Materials and Methods: An in vitro model system for luminal sampling by DC was set up, in which an epithelial colon cancer cell line was cultured on one side of a transwell insert, and human dendritic cells (DC) on the other side of the insert, at the basolateral side of the epithelium. Modulation of autophagy was achieved using siRNA. In this assay, DC phenotype and luminal antigen sampling were measured by flow cytometry. The capacity of DC to form transepithelial protrusions was determined by confocal microscopy.

Results: In the gut DC–epithelial interactions are characterized by the presence of tight junctions and adhesion molecules. Interestingly, the adhesion molecule E-Cadherin partly localized to autophagosomes and decreased autophagy resulted in increased levels of this protein, suggesting autophagy is involved in proper DC–epithelial interactions. Indeed, reduced autophagy in either DC, epithelial cells or both resulted in the decreased formation of transepithelial protusions by DC as well as a reduction in antigen sampling.

Moreover, when autophagy was inhibited in either DC or epithelial cells in the co-culture model, DC expressed increased levels of HLA-DR and costimulatory molecules. Furthermore, decreased levels of autophagy resulted in an altered cytokine profile of DC and these cells induced significantly more T-cell proliferation in an allogenic mixed lymphocyte reaction. This data suggest that decreased autophagy is also involved in increased maturation and increased immunoreactivity.
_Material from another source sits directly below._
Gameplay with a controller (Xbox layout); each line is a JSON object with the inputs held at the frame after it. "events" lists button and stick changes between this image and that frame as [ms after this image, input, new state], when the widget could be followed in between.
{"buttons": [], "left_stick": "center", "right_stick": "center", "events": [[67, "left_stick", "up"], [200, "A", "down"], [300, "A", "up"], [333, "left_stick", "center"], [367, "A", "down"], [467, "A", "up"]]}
Conclusions: Decreased autophagy is involved in the formation of proper interactions between DC and intestinal epithelium. Autophagy deficiency leads to aberrant interactions resulting in decreased antigen sampling, increased DC maturation and a more pro-inflammatory type of DC. Therefore, autophagy-related SNPs may contribute to CD pathogenesis through dysregulation of the interactions between DC and epithelial cells resulting in a lack of immune tolerance.